I walked a little way down the beach and turned to watch him, and I was thinking of my own skin then. He had got to his feet and he seemed steady. The daylight was still clear, but on the sea wind fumes of brine were blowing in like a light fog, and when I had walked a little way from him, I could hardly see his dark figure in this obscurity. All down the beach I could see the heavy salt air blowing in. Then I turned my back on him, and as I got near to the house, I went swimming again, as I seem to have done after every encounter with Lawrence that summer.

When I got back to the house, I lay down on the terrace. The others came back. I could hear Mother defaming the flower arrangements that had won prizes. None of ours had won anything. Then the house quieted, as it always does at that hour. The children went into the kitchen to get supper and the others went upstairs to bathe. Then I heard Chaddy making cocktails, and the conversation about the flower-show judges was resumed. Then Mother cried, “Tifty! Tifty! Oh, Tifty!”

He stood in the door, looking half dead. He had taken off the bloody bandage and he held it in his hand. “My brother did this,” he said. “My brother did it. He hit me with a stone—something—on the beach.” His voice broke with self-pity. I thought he was going to cry. No one else spoke. “Where’s Ruth?” he cried. “Where’s Ruth? Where in hell is Ruth? I want her to start packing. I don’t have any more time to waste here. I have important things to do. I have important things to do.” And he went up the stairs.
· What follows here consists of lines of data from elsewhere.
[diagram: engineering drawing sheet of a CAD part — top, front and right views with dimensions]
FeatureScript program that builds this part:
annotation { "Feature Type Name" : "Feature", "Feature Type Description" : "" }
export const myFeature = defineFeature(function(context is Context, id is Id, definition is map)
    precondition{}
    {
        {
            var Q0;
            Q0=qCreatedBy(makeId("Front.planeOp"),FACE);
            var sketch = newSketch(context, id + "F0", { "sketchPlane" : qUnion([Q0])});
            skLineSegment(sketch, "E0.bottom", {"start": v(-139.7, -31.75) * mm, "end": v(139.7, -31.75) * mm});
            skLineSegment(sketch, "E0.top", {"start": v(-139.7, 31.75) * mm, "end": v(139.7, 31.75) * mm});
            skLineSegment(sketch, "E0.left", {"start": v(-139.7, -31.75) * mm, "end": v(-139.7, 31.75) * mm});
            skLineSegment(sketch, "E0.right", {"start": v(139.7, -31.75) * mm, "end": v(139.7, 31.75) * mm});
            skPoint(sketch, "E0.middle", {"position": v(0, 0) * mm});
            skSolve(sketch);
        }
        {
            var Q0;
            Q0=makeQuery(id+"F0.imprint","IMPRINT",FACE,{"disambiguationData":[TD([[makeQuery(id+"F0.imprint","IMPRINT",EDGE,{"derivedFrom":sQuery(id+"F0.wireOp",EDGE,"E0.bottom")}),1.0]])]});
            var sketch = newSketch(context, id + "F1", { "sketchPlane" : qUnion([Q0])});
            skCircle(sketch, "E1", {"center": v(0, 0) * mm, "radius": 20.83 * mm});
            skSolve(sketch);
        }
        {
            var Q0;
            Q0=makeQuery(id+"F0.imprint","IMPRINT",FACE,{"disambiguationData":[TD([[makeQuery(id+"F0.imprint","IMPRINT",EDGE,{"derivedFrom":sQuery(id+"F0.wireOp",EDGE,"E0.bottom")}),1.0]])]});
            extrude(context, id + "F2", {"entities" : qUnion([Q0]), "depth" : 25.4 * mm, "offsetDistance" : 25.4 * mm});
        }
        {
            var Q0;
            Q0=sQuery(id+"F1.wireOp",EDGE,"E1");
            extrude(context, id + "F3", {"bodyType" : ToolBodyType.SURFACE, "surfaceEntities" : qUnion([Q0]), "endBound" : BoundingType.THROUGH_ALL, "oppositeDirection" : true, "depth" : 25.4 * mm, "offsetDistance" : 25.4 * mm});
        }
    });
THEY LEFT for the mainland the next morning, taking the six-o’clock boat. Mother got up to say goodbye, but she was the only one, and it is a harsh and an easy scene to imagine—the matriarch and the changeling, looking at each other with a dismay that would seem like the powers of love reversed. I heard the children’s voices and the car go down the drive, and I got up and went to the window, and what a morning that was! Jesus, what a morning! The wind was northerly. The air was clear. In the early heat, the roses in the garden smelled like strawberry jam. While I was dressing, I heard the boat whistle, first the warning signal and then the double blast, and I could see the good people on the top deck drinking coffee out of fragile paper cups, and Lawrence at the bow, saying to the sea, “Thalassa, thalassa,” while his timid and unhappy children watched the creation from the encirclement of their mother’s arms. The buoys would toll mournfully for Lawrence, and while the grace of the light would make it an exertion not to throw out your arms and swear exultantly, Lawrence’s eyes would trace the black sea as it fell astern; he would think of the bottom, dark and strange, where full fathom five our father lies.

Oh, what can you do with a man like that? What can you do? How can you dissuade his eye in a crowd from seeking out the cheek with acne, the infirm hand; how can you teach him to respond to the inestimable greatness of the race, the harsh surface beauty of life; how can you put his finger for him on the obdurate truths before which fear and horror are powerless? The sea that morning was iridescent and dark. My wife and my sister were swimming—Diana and Helen—and I saw their uncovered heads, black and gold in the dark water. I saw them come out and I saw that they were naked, unshy, beautiful, and full of grace, and I watched the naked women walk out of the sea.